O mundo parece estar a pagar alguma
dívida. Como se estivesse submetido ao processo dos efeitos após um minarete de
causas. Acha que esta pandemia tem algo a ver com punição?
NÃO.
Acho que não estamos a ser punidos, estamos a nos a punir. Quando a tua
estupidez cai sobre ti: é esse o filme.
O que mais tem pensado nesses dias de
isolamento social? O que com maior frequência tem vindo à sua mente?
É desafiador, mas viver vale a pena. Como um pacote: tens a parte má e a boa.

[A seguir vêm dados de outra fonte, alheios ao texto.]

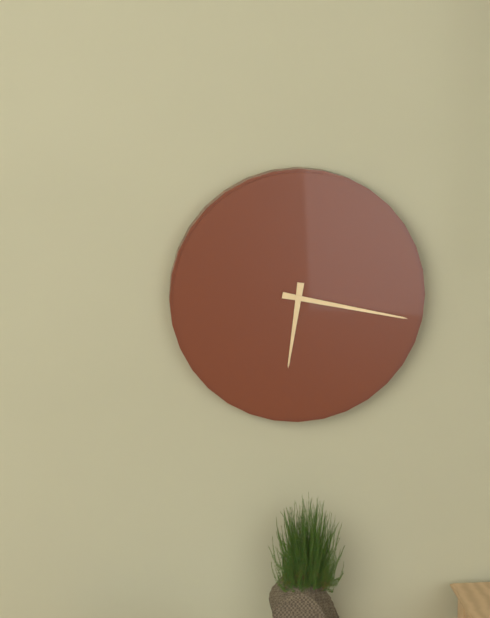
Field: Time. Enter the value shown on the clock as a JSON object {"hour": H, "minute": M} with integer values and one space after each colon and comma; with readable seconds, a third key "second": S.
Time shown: {"hour": 6, "minute": 17}
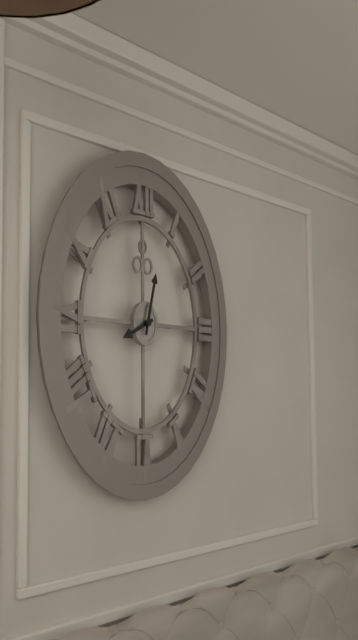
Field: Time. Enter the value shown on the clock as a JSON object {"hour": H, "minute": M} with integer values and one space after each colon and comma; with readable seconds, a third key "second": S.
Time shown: {"hour": 8, "minute": 2}
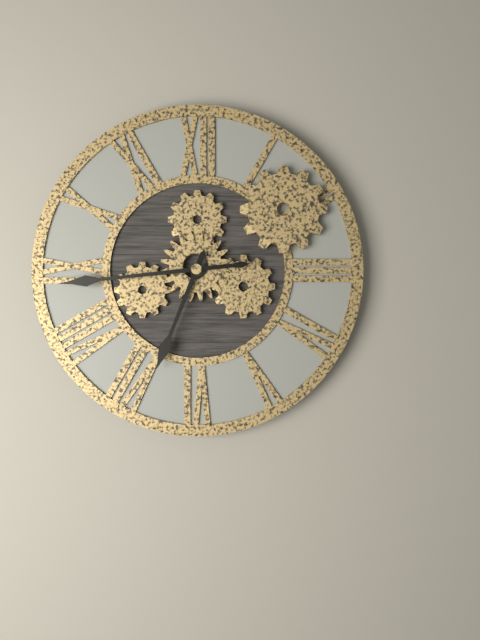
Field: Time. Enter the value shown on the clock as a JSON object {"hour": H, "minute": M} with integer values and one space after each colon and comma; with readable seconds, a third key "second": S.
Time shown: {"hour": 6, "minute": 44}
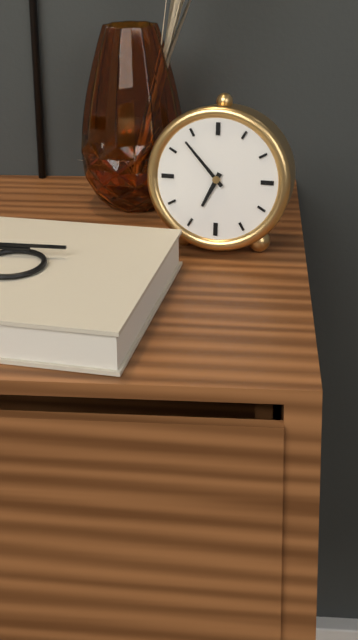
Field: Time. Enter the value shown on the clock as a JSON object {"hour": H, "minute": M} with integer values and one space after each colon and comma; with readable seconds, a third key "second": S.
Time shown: {"hour": 6, "minute": 53}
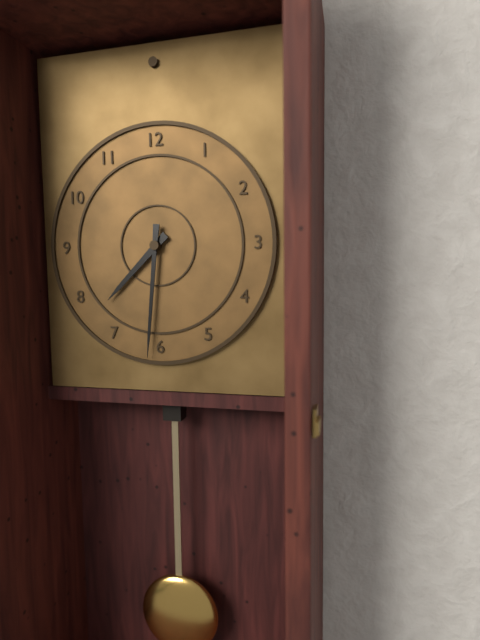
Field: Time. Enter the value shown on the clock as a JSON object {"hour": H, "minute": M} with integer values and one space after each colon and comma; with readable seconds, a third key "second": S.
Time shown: {"hour": 7, "minute": 31}
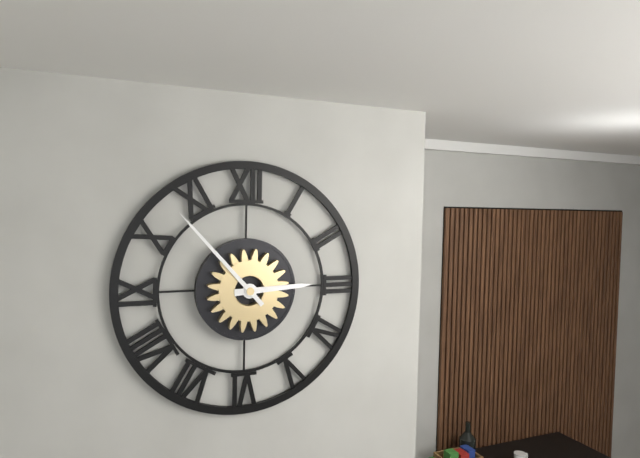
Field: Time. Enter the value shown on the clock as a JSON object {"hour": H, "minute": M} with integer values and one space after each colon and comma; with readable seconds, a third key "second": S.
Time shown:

Dói a prisão de quem um dia já teve a
liberdade de voar e por ora tem o pé preso a um fio. Quando a corda
enfraquecer, quando tudo passar e a aurora trouxer novos dias, calmos e
coloridos, o que pensa fazer depois?
Diminuir
a minha frequência nas redes sociais, sinto que me gasta energia. Estou num
vício descabido. - Preciso viver!
Do jeito como estava o mundo antes da
Pandemia do COVID-19, acredita que ele possa vir a mudar? Os humanos ficarem
mais humanos? Darem mais amor ao próximo, acolher? Ter a ética da
responsabilidade como fim último?
Um
humano ficar mais humano, o que isso quer dizer? Ele abandonar-se? Ou verificar
que não pode abandonar-se?
Encontrar-se, ilustre. Mas avancemos. (risos)
Qual
a lição desse isolamento social para si? Que ensinamentos se pode tirar dele?
Ensinamento:
que ando com pressa, estou alta, não tenho tempo para mim. E o mundo não tem
tempo para mim. - É justo. Há um espelho
que se faz e eu não vejo, não posso nem sequer partir.

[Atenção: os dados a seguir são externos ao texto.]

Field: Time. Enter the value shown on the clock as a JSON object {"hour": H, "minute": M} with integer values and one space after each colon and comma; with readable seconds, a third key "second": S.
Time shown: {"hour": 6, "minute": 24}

Nietzsche assumia que a arte existe para
que a verdade não nos mate, sob esta ideia, tem visto a arte assim? O que tem
escrito e que tem amenizado as tuas dores no mundo, principalmente nesses dias?
Bem,
há verdades dentro e fora dos vulcões
que somos. Demasiadas verdades. Essa afirmação é uma delas. A arte explora o
lado mais injustificável do Homem. A justificação, tendo lugar num sítio em que
não podemos atingir. Escrever é uma experiência - um objecto de experimentação;
tenho continuado com os projectos já iniciados.
Se esta pandemia significar a extinção da
Humanidade, diria que valeu a pena ter vivido?
É
desafiador, mas viver vale a pena. Como um pacote: tens a parte má e a
boa. Interessante a vida por causa
disso: desse desassossego e esse descanso. O eterno mistério.